- _TEXT_:
== Segment start ==

Global health organization FHI 360 will be able to more than double its research and development work on contraceptives for the developing world thanks to a new Bill and Melinda Gates Foundation awarding the Durham non-profit about $22.5 million.

FHI has done a wide range of work implementing health, nutrition and education initiatives among others in the developing world. But Laneta Dorflinger, a scientist who has worked at FHI for 22 years, said that FHI’s founding principle in 1971 was to work in family planning and contraception. She said the new funding will allow FHI to expand into new areas that previously had not been funded.

“We’re really going back to our beginnings with this grant,” she said.

Compared to the developed world, using contraception in the developing world poses more challenges. According to FHI, more than 200 million women in developing countries want to avoid or delay pregnancy but are not using a contraceptive.Women in the developed world can easily turn to short-acting, user-dependent options such as birth control pills. FHI’s research involves longer-term options.

For example, FHI is researching contraceptive implants that are placed on under the skin of the arm. One such implant is available in the United States and it lasts from three to five years. But in the developing world, it’s not always easy to get these implants removed, Dorflinger said. FHI is researching a biodegradable implant that would last for a defined period and and would not need removal.

Another research project involves developing a longer lasting injectable contraceptive. Currently available products last three months but Dorflinger said it’s not always easy for a women to come back another shot. FHI is researching ways to develop a contraceptive that lasts for six months or longer.

Some of the R&D work involves taking technologies that have been successfully applied in other products and adapting them for contraceptives.

== Segment end ==

- _PROVIDED DATA_:
== Segment start ==

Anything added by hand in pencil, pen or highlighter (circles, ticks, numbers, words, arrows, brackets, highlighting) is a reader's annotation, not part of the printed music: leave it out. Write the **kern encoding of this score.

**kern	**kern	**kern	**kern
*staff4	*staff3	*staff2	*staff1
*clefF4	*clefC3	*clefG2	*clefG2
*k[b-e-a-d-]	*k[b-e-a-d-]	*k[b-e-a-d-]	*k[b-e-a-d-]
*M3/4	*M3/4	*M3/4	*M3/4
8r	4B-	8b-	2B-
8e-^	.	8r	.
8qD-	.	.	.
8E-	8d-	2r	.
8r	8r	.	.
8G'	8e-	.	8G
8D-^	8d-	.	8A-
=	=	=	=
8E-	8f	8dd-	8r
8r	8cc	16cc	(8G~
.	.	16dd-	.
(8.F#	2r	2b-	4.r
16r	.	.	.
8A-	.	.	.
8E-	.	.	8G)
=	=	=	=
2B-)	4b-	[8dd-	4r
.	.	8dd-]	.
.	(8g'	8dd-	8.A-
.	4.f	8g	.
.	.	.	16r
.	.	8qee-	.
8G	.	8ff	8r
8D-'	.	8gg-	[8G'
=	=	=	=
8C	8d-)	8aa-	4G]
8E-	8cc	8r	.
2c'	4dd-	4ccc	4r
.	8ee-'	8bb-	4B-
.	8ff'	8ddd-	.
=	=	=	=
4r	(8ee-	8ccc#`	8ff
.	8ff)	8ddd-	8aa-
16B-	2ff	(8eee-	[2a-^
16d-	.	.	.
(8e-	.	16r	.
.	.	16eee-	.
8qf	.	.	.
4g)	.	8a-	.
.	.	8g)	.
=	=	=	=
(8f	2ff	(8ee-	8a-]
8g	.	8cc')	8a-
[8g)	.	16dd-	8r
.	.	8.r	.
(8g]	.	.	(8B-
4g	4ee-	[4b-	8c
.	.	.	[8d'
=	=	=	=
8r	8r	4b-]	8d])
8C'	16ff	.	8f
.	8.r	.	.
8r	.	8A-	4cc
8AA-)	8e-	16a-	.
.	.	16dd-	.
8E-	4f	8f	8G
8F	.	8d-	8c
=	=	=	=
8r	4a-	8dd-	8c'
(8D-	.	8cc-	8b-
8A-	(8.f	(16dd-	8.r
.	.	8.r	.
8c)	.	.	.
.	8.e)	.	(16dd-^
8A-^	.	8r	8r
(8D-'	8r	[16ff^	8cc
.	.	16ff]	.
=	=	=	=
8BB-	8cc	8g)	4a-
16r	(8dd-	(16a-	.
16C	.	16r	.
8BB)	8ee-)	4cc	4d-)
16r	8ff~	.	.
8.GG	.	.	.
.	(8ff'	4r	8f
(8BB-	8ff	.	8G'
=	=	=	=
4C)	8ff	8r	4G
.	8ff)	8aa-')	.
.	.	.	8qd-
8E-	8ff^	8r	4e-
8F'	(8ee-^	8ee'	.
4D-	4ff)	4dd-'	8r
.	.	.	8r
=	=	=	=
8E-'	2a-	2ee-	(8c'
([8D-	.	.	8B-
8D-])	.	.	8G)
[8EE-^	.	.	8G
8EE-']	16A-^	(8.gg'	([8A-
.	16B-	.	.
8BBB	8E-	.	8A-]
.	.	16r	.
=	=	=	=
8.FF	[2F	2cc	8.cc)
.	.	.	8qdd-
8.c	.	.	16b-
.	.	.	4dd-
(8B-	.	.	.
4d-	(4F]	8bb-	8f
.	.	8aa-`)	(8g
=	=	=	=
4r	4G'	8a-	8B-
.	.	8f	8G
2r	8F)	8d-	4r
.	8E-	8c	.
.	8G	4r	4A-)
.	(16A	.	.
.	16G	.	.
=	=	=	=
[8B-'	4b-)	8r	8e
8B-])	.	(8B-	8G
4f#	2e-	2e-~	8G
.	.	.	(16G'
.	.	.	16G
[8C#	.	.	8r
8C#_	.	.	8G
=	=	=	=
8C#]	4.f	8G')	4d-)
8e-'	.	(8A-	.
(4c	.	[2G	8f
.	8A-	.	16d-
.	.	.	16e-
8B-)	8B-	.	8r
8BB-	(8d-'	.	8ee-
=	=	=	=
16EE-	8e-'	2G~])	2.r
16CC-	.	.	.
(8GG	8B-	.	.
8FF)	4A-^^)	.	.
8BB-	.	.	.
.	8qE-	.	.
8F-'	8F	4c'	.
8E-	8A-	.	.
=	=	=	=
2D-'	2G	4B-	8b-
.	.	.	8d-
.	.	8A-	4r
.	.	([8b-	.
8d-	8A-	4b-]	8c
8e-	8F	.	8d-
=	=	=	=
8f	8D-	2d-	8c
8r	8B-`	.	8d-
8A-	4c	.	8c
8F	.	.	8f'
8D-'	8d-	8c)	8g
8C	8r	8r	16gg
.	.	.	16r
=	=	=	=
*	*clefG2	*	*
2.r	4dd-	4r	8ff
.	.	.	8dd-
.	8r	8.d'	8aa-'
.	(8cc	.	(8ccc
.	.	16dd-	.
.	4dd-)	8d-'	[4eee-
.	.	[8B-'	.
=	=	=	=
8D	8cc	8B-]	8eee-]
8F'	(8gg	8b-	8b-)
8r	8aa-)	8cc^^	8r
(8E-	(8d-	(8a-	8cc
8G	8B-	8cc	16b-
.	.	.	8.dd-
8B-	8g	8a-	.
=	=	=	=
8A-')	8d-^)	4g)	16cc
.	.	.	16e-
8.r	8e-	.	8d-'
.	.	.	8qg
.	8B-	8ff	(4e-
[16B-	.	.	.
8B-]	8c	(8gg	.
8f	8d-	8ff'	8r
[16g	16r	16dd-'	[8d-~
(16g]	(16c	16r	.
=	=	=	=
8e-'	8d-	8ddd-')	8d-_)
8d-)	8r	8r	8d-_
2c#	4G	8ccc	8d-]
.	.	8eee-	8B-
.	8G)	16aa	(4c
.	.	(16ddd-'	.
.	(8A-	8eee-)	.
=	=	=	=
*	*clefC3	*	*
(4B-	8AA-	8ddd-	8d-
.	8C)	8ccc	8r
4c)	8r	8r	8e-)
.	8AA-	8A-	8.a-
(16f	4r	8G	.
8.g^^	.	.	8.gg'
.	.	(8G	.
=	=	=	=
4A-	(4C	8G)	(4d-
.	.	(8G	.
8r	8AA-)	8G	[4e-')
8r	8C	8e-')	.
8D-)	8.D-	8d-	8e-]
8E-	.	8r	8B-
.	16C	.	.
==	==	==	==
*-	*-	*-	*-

== Segment end ==

- _WORK INSTRUCTIONS_:
1. From the article on FHI 360's contraceptive research, list every length of time it gives for how long a contraceptive product lasts or would last, naming the product each time.
2. Continue the article on FHI 360's contraceptive research from its final sentence onward.

- _ANSWER SET_:
1.
- The contraceptive implant available in the United States lasts three to five years.
- Currently available injectable contraceptives last three months.
- The injectable contraceptive FHI is researching would last six months or longer.

2.
It’s not the first time that the Gates Foundation has supported FHI’s research into contraceptives. FHI has also received grant funding from the U.S. Agency for International Development. But Dorflinger said that the new Gates Foundation grant is FHI’s largest ever for contraceptive research. The new funding means FHI will focus its efforts in what it is calling its Contraceptive Technology Innovation initiative, or CTI. Dorflinger will lead the new CTI department, which will be housed at FHI headquarters.

The CIT initiative will mean new hires to FHI though Dorflinger said it’s too early to offer hiring estimates. She said that FHI will pull employees from within FHI to work on the new contraception research but also bring on new people in product development, project management and R&D. She said FHI will be looking in particular for technical people who have experience working in contraception or women’s health.

FHI’s contraception research will ultimately head into clinical trials and ideally, approval from the U.S. Food and Drug Administration as well as other international regulatory bodies. Dorflinger said that while bringing new contraceptive capabilities to the developing world is FHI’s priority, the technologies could also find a market in the United States. FHI will need additional funding to move the research to later stages; Dorflinger said FHI will likely seek pharmaceutical partners who have an interest in commercializing the technologies in both the developing and the developed world.

Partnership discussions are years away. In the next year, FHI will work with the Gates Foundation to finalize the portfolio of products that will be pursued under the new CTI program.